Additionally, several limitations of this study should be acknowledged. First, this study adopted a cross-sectional design, which only captured baseline data from a subset of participants enrolled in the ExIC-FEp trial. Consequently, establishing causal relationships or examining changes over time is restricted [61]. Future studies incorporating longitudinal follow-up would provide a more comprehensive understanding of the screening accuracy of the 6MWT. Second, the reliance on this subset of participants potentially limits the generalisability of our findings. The sample size could also affect the precision of the estimates [61], warranting caution when extrapolating the results to the broader population of patients with HFpEF. Third, because the ExIC-FEp trial used data from a randomised clinical trial, there is a possibility of selection bias in participant inclusion. The eligibility criteria and recruitment process used in the clinical trial may have introduced bias, thus affecting the representativeness of the study sample [62]. Fourth, the screening accuracy for functional capacity of the 6MWT may vary in different patient populations and settings, which should be considered when interpreting the findings. Fifth, a relatively small number of studies were included in our systematic review and meta-analysis. With only four studies meeting our inclusion criteria, the breadth and depth of evidence available for drawing conclusions about the benefits of the 6MWT compared to CPET may be constrained. Sixth, our study only included subjects who were not treated with beta-blockers, and the data regarding beta-blocker usage in the other studies included were not available. This lack of uniformity in subject characteristics across the studies may have introduced bias and limited the generalizability of our findings. Finally, the meta-analysis conducted to compare the screening accuracy of the 6MWT in different chronic cardiac pathologies is susceptible to potential publication bias. The inclusion of published studies may introduce a bias towards studies with significant results, potentially influencing the overall estimate of screening accuracy [63]. These limitations should be taken into account when interpreting the results, and future research should aim to address these challenges for a more robust assessment of the screening utility of the 6MWT.

Conclusions

Based on the results obtained in the ExIC-FEp trial and the meta-analysis, it can be concluded that the 6MWT holds promise as a screening tool for assessing functional capacity in patients with HFpEF and other chronic cardiac pathologies when there is no access to CPET measurement equipment.

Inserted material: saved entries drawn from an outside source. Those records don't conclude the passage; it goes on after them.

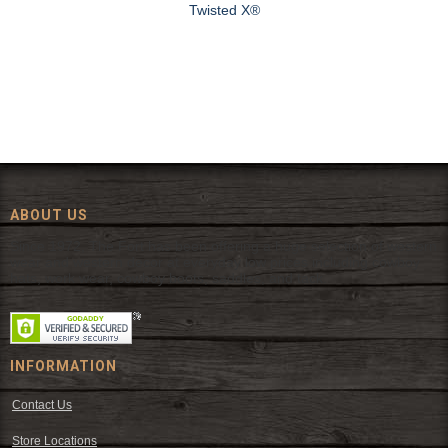
Twisted X®
ABOUT US
Since 1972, The Fort has been offering a huge selection of western
wear and western decor at everyday low prices including cowboy
hats, work wear, cowboy boots, saddles, and tack.
INFORMATION
Contact Us
Store Locations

These findings suggest that the test can be a useful tool in the screening of severely reduced functional capacity in this patient population. However, it is important to be aware of the limitations of the test, such as its moderate sensitivity and the potential for false-negative and false-positive results. In some cases, complementary screening tests for assessing functional capacity, such as CPET, may be necessary to complete the screening evaluation of severely reduced functional capacity. Furthermore, comparison with previous studies through the meta-analysis revealed consistent screening accuracy in various chronic cardiac pathologies, indicating the potential generalisability of the 6MWT in different patient populations. Overall, the 6MWT holds promise as a cost-effective and easy-to-apply tool in the screening of severely reduced functional capacity of HFpEF, but further research is warranted to validate its clinical utility and to establish optimal cut-off values for accurate diagnosis.